Размер шрифта
-
+

Семьдесят семь бантиков - стр. 4

Борис поднялся и поспешил ко льву.

– Понятно…

Оказывается, лев переживал не за себя, а за оленя, клетка которого находилась напротив его.

Около оленя стоял старик и пытался поговорить с животным. Олень слушал, шевелил ушами, но голову не поднимал. Да и не мог он этого сделать, потому что рога, проросшие сквозь прутья на улицу, застопорили голову в очень неудобном положении.

Петрович усердно тянул за цветные, от бантиков, рога вверх.

– Вы зачем сюда пришли? – голос прозвучал очень резко.

Старичок вздрогнул, оглянулся. Толстяк стоял рядом и пытался пузом оттеснить Петровича от священного животного.

– Дак это… жалко скотину.

– И поэтому вы решили оторвать ему голову?

– Это ж морока какая, всю жизнь видеть звезды только в лужах.

Толстяк оглянулся, ему очень не понравилось стариковское сердоболие.

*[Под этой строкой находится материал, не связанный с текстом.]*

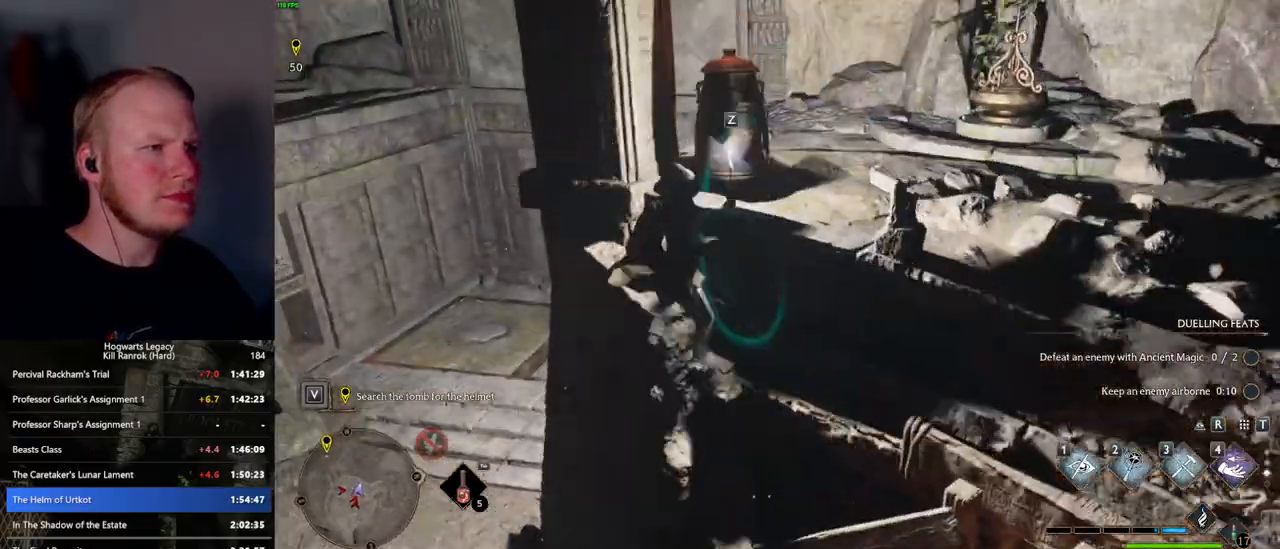
{"keys": ["d", "w"], "mouse": [], "events": [[150, "mouse_mb5", "down"], [250, "d", "down"], [350, "mouse_mb5", "up"]]}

– Дед, ты организовал очередь. У каждого человека есть сокровенное желание, а ты мешаешь. Нехорошо.

Дед оглянулся – рядом никого не было. Элис топталась у клетки с волком. Дед хотел поспорить с толстяком, но решил не тратить сил и времени, и вместо этого сказал совсем другое.

– Вы кто?

Борис издал какой-то странный звук, похожий на жужжание пчелы, и шагнул вперед.

– Я требую, чтобы ты покинул зверинец.

– Не очень-то вежливо.

– Дед! Если есть желание – загадывай, если нет – уходи.

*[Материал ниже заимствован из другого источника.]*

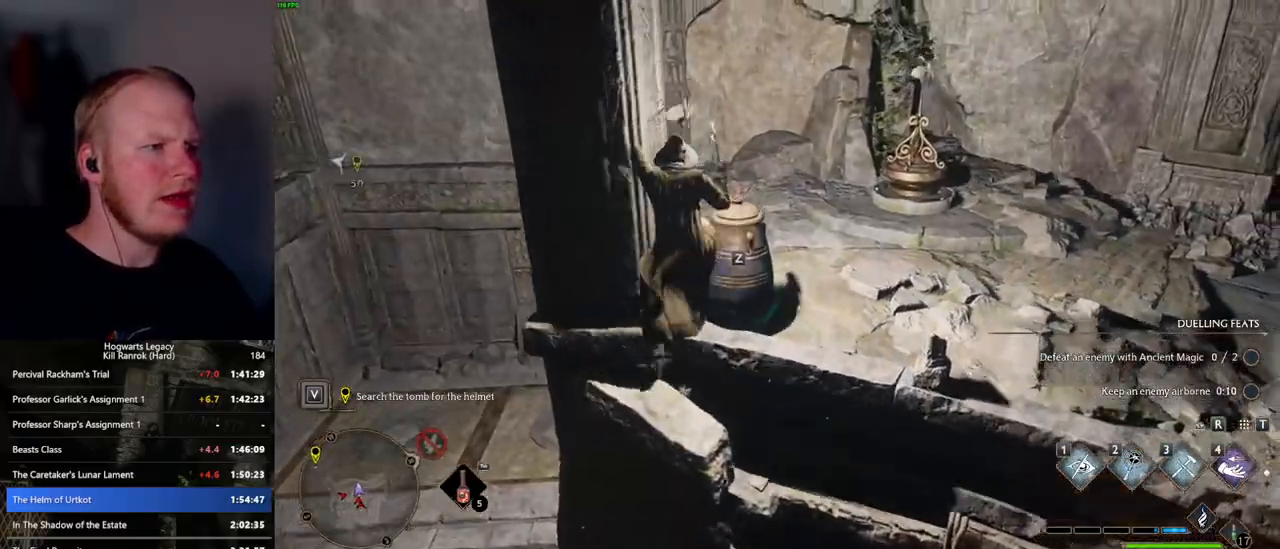
{"keys": ["d", "w"], "mouse": [], "events": []}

– Есть! – Петрович вытянул из кармана синюю ленточку. – Я о квартире мечтаю. Это ж надо горемыке в такую историю вляпаться.

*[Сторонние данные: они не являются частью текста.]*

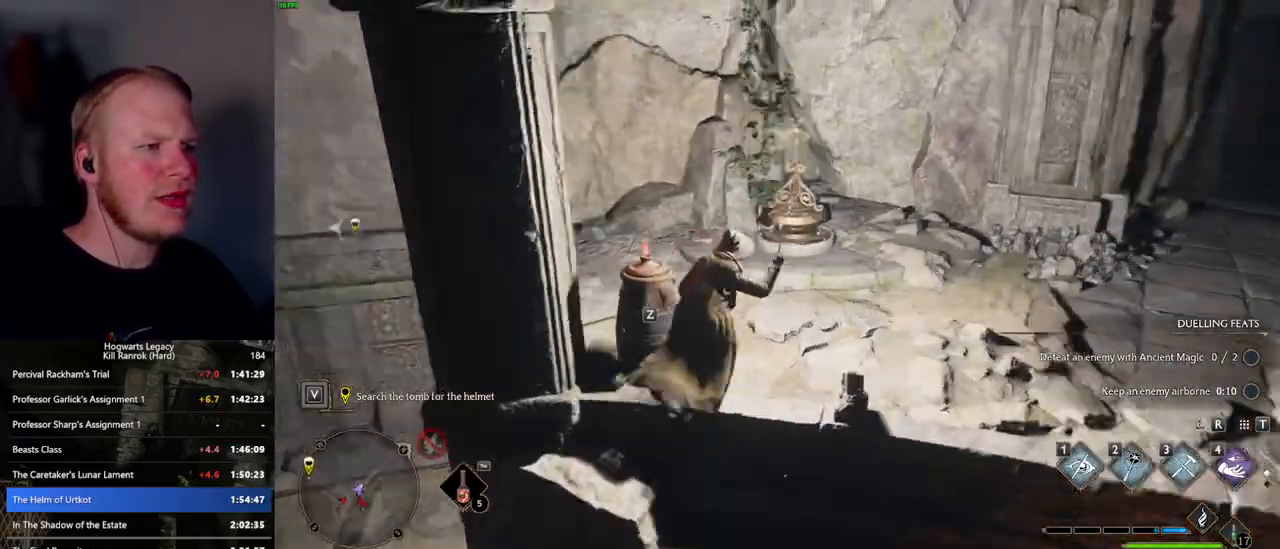
{"keys": ["w"], "mouse": [], "events": [[50, "d", "up"]]}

– Его история лучше твоей. Вот у него жильe есть, а у тебя – нет.

– Нет, – согласился Петрович.

– Во! Так кто из вас счастливее?

Дед завязал бант, призадумался:

– Ещe есть банты в продаже?

– Рубль! – Борис вытащил из кармана клубок мятых лент.

Петрович поменял денежку на красную змейку, завязал бант на рогах оленя. Поглаживая мягкую шeрстку на лбу, грустно добавил:

– За твою свободу. М-да, у каждого своя история.

Историю оленя никто не знал, даже он сам. С детства он помнил только обрывки беспокойного сна, повторяющегося каждый день. Самый удивительный фрагмент – тeплое молоко матери, оно скапливается в уголках его губ, скатывается по щеке, а мамин шершавый язык ловит струйку, еe мягкие губы касаются лба, целуют нежно, долго, тепло. А потом время разорвало жизнь по линии горизонта; мать ушла туда, а он остался здесь. После этого завыла утомительная песнь одиночества. В одну кучу свалились сотни молчаливых дней, тяжeлых ночей. Постепенно разрастались рога, искривлялась спина, глаза косили в поисках звeзд, живших в капельках росы. А кругом – ни врагов, ни друзей, только жуткий скрип колeс, пыль бесконечных дорог, сотни миллионов разных ног: в сандалиях, тапках, сапогах…

На противоположной стороне свирепо зарычал лев. Он коротко бил лапой по доскам пола, когтями снимал стружку и мотал головой.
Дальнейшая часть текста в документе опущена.